“Effects of Risedronate Treatment on Vertebral and Nonvertebral Fractures in Women With Postmenopausal Osteoporosis”
by Harris ST, Watts NB, Genant HK, et. al. affiliated with the Vertebral Efficacy With Risedronate Therapy (VERT) Study Group
JAMA. 1999 Oct 13;282(14):1344-52. [Full Text]
Summary by Natalie Dapas
Menopause leads to higher risk of bone fracture because of an increase in bone turnover and a decrease in bone mass associated with lower levels of estrogen. Risedronate is a bisphosphonate used to treat metabolic bone diseases that has also been shown to prevent early postmenopausal bone loss. This randomized, double-blind, placebo-controlled trial examined the ability of risedronate to decrease fracture risk in women with postmenopausal osteoporosis.
This study included 2458 ambulatory women who were younger than ≤ 85 and had experienced surgical or natural menopause at least five years prior to enrollment. Subjects had either ≥2 vertebral fractures as determined by radiology or 1 vertebral fracture AND decreased lumbar-spine BMD. Baseline time from menopause was 24 years.

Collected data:
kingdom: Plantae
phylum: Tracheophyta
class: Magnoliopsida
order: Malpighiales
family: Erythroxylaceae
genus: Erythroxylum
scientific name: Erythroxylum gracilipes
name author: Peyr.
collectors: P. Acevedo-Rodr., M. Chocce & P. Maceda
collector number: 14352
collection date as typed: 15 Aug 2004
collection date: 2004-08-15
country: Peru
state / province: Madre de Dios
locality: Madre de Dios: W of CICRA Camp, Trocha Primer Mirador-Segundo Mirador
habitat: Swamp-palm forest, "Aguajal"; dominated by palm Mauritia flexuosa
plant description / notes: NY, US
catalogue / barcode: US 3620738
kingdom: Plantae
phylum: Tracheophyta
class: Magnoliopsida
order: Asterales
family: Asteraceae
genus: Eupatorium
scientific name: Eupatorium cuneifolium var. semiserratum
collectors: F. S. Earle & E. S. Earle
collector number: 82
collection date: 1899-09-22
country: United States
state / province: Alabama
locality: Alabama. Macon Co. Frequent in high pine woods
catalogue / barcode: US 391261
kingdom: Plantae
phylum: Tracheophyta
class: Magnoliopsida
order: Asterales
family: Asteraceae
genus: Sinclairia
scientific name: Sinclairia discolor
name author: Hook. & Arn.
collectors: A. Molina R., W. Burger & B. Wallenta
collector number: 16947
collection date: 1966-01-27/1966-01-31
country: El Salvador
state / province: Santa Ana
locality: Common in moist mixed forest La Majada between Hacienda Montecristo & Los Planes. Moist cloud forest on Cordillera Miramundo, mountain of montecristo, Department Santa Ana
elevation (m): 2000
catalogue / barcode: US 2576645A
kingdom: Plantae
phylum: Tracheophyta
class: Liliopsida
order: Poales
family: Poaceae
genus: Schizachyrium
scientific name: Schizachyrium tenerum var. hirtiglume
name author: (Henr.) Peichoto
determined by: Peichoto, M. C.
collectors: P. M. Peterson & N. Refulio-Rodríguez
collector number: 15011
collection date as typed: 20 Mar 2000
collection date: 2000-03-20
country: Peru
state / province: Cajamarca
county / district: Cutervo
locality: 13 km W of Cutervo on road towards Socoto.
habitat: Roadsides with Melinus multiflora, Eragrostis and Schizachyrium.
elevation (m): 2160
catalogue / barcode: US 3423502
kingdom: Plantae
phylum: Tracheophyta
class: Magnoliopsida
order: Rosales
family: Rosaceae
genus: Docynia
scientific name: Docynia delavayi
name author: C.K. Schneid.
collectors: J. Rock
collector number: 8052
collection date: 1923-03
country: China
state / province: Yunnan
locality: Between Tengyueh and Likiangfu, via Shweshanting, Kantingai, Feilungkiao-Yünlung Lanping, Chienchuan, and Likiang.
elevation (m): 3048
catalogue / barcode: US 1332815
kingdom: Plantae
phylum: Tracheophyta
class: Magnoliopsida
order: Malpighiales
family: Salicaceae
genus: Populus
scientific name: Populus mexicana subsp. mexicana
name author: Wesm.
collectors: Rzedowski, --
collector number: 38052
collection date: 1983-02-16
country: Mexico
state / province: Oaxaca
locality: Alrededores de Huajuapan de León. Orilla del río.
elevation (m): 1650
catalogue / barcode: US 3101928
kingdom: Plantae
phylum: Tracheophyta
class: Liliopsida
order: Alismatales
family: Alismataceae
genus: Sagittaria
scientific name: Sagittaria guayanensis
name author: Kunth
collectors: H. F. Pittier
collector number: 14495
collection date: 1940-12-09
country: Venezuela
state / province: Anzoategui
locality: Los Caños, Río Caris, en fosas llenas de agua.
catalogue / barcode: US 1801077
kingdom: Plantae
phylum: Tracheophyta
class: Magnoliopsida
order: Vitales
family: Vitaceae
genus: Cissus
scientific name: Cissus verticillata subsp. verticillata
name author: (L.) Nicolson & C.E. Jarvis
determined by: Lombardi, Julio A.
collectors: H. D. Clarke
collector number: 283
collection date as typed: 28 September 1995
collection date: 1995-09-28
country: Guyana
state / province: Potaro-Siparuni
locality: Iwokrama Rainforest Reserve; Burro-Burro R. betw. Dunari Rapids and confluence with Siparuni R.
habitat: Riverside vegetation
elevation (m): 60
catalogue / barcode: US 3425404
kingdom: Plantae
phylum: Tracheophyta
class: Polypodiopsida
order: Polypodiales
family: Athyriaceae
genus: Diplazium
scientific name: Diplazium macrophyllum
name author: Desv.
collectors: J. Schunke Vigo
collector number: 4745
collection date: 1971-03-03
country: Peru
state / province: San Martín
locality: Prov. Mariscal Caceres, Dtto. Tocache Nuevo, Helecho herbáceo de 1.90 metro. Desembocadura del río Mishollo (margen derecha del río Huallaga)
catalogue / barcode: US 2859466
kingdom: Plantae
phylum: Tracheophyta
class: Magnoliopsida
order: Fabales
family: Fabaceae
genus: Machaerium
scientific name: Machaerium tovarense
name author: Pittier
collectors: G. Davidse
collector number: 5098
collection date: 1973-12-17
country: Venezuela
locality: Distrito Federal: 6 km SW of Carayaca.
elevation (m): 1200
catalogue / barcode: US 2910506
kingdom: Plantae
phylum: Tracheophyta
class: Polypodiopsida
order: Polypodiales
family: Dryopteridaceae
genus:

§ EXERCISE REQUIREMENTS: Reproduce everything in the risedronate summary from "by Harris ST, Watts" down to "with postmenopausal osteoporosis.", word for word.

§ REPLY TO THE TASK:
by Harris ST, Watts NB, Genant HK, et. al. affiliated with the Vertebral Efficacy With Risedronate Therapy (VERT) Study Group
JAMA. 1999 Oct 13;282(14):1344-52. [Full Text]
Summary by Natalie Dapas
Menopause leads to higher risk of bone fracture because of an increase in bone turnover and a decrease in bone mass associated with lower levels of estrogen. Risedronate is a bisphosphonate used to treat metabolic bone diseases that has also been shown to prevent early postmenopausal bone loss. This randomized, double-blind, placebo-controlled trial examined the ability of risedronate to decrease fracture risk in women with postmenopausal osteoporosis.